[What the exercise asks]
Return every item below word for word, leaving out the pictures.

[Provided records]
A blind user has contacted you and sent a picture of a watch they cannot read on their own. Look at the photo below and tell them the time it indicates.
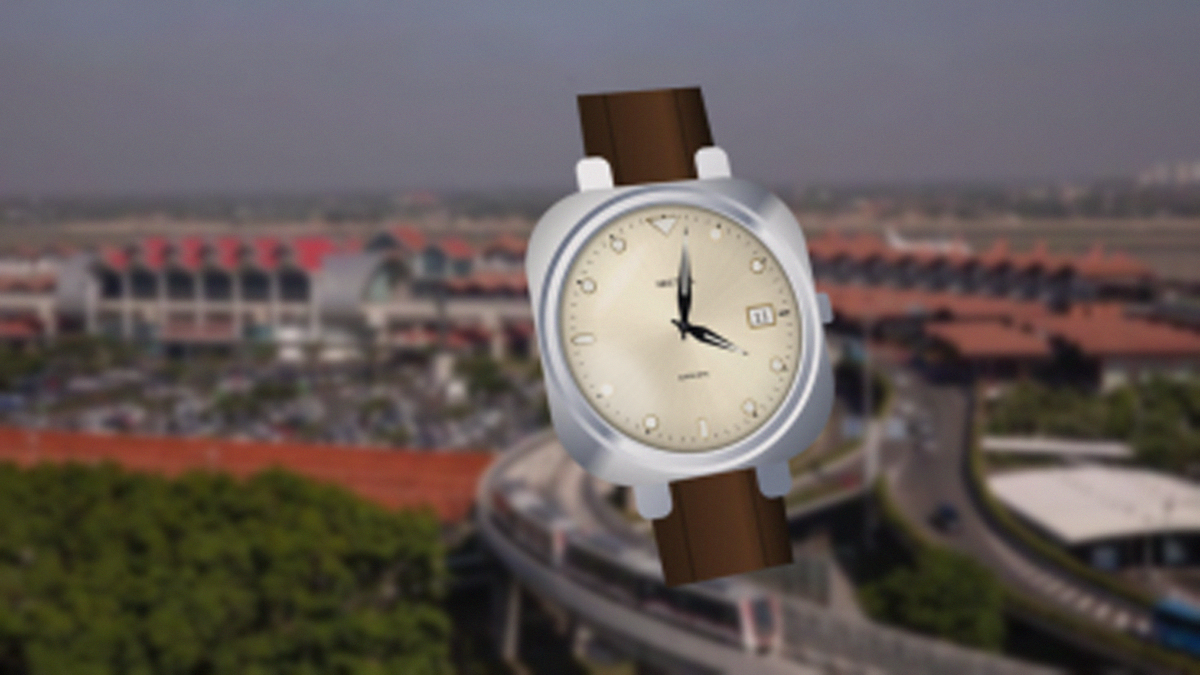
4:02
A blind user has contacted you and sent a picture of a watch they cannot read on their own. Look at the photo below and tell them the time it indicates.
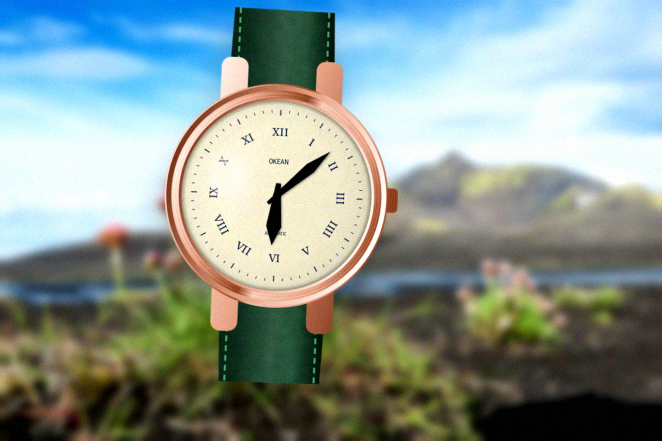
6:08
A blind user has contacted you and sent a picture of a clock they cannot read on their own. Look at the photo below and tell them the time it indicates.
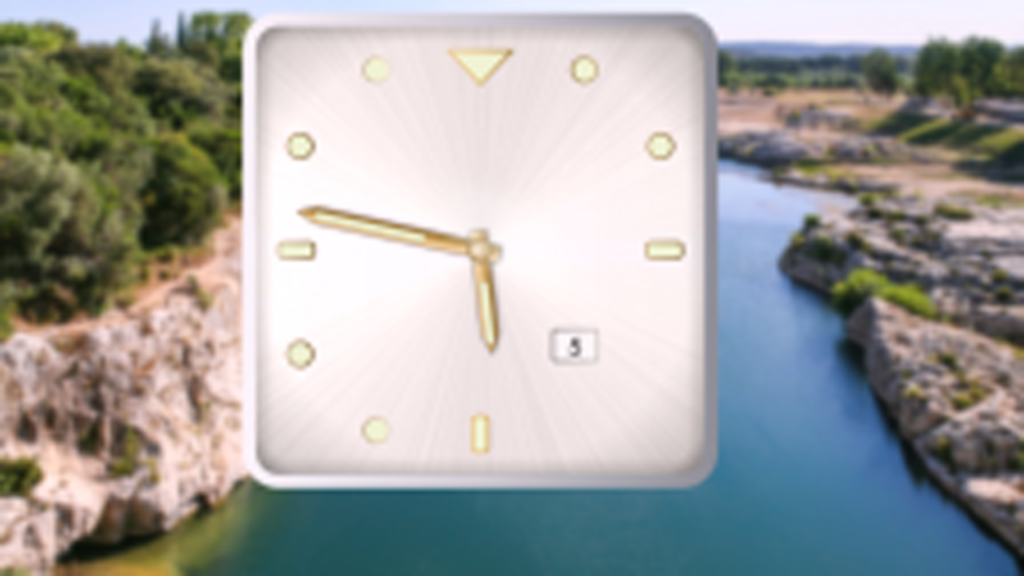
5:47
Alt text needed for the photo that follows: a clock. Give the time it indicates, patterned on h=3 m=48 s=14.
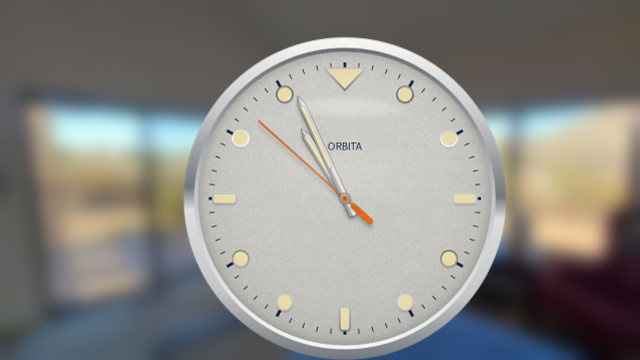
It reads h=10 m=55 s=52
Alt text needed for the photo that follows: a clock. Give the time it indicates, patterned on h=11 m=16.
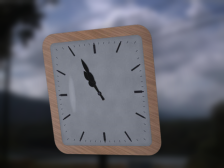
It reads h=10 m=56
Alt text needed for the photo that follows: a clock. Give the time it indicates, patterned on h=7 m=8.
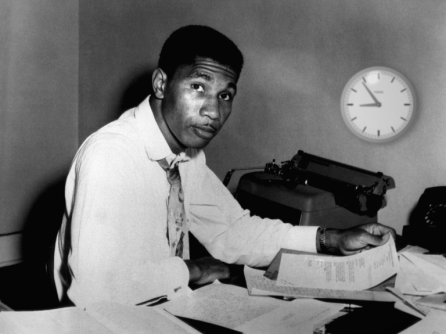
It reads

[Reply]
A blind user has contacted you and sent a picture of a watch they cannot read on their own. Look at the photo below and tell them the time it indicates.
4:02
A blind user has contacted you and sent a picture of a watch they cannot read on their own. Look at the photo below and tell them the time it indicates.
6:08
A blind user has contacted you and sent a picture of a clock they cannot read on their own. Look at the photo below and tell them the time it indicates.
5:47
Alt text needed for the photo that follows: a clock. Give the time it indicates, patterned on h=3 m=48 s=14.
It reads h=10 m=55 s=52
Alt text needed for the photo that follows: a clock. Give the time it indicates, patterned on h=11 m=16.
It reads h=10 m=56
Alt text needed for the photo that follows: a clock. Give the time it indicates, patterned on h=7 m=8.
It reads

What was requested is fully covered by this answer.